8 April 2019


Iain Duncan Smith welcomes proposals to make internet safer

Iain Duncan Smith welcomes the Government’s White Paper setting out proposals to make the internet a safer place and calls on the Secretary of State to look at legal constraints to the idea that social media companies are responsible for the content on their website and also liase with the United States to identify commonality of purpose.

Mr Iain Duncan Smith (Chingford and Woodford Green) (Con)

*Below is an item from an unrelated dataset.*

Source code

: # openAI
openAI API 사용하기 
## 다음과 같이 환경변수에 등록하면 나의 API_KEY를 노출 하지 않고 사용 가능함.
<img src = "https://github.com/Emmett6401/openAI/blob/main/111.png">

I congratulate my right hon. and learned Friend on producing something that clearly binds all parts of the House together. There is much to be welcomed. I want to make two quick points. First, at the heart of the problem is the business model for such businesses. Because they are so light touch and therefore bear no responsibility for what they publish, they have in a sense been able to build up companies on the cheap. Making them publishers of their content is the quickest way to achieve our No. 1 purpose, which is to break up what Adam Smith in “The Wealth of Nations” called “cartelling”. May I direct the Secretary of State, as he looks at the legal constraints, to the idea that such businesses should be responsible, as publishers are, for the content on their websites? That would radically change everything. Has he had conversations with his counterparts in the United States to see whether there is commonality of purpose in what he requests?

Jeremy Wright

The argument about whether such businesses are publishers or platforms takes up a great deal of time, and not necessarily to great purpose. It is better to ask how we can keep the focus on ensuring that online platforms take responsibility for what they do. We believe that the duty of care is the right method. It will not be sustainable any longer for online companies to say, “We have no responsibility for the harms that may appear on our platforms.” They will instead be required—by law if necessary—to look at what they can do to keep their users safe in any reasonably practicable way they can. If they do not do that, they will find that the regulator imposes sanctions upon them. That seems the right way forward.

I said earlier that it is appropriate for the United Kingdom to lead on this matter, and we should be proud that we are doing so, but I hope that other countries, including the United States, will see how we are approaching common challenges that the United States faces, too, and will seek to adopt similar proposals.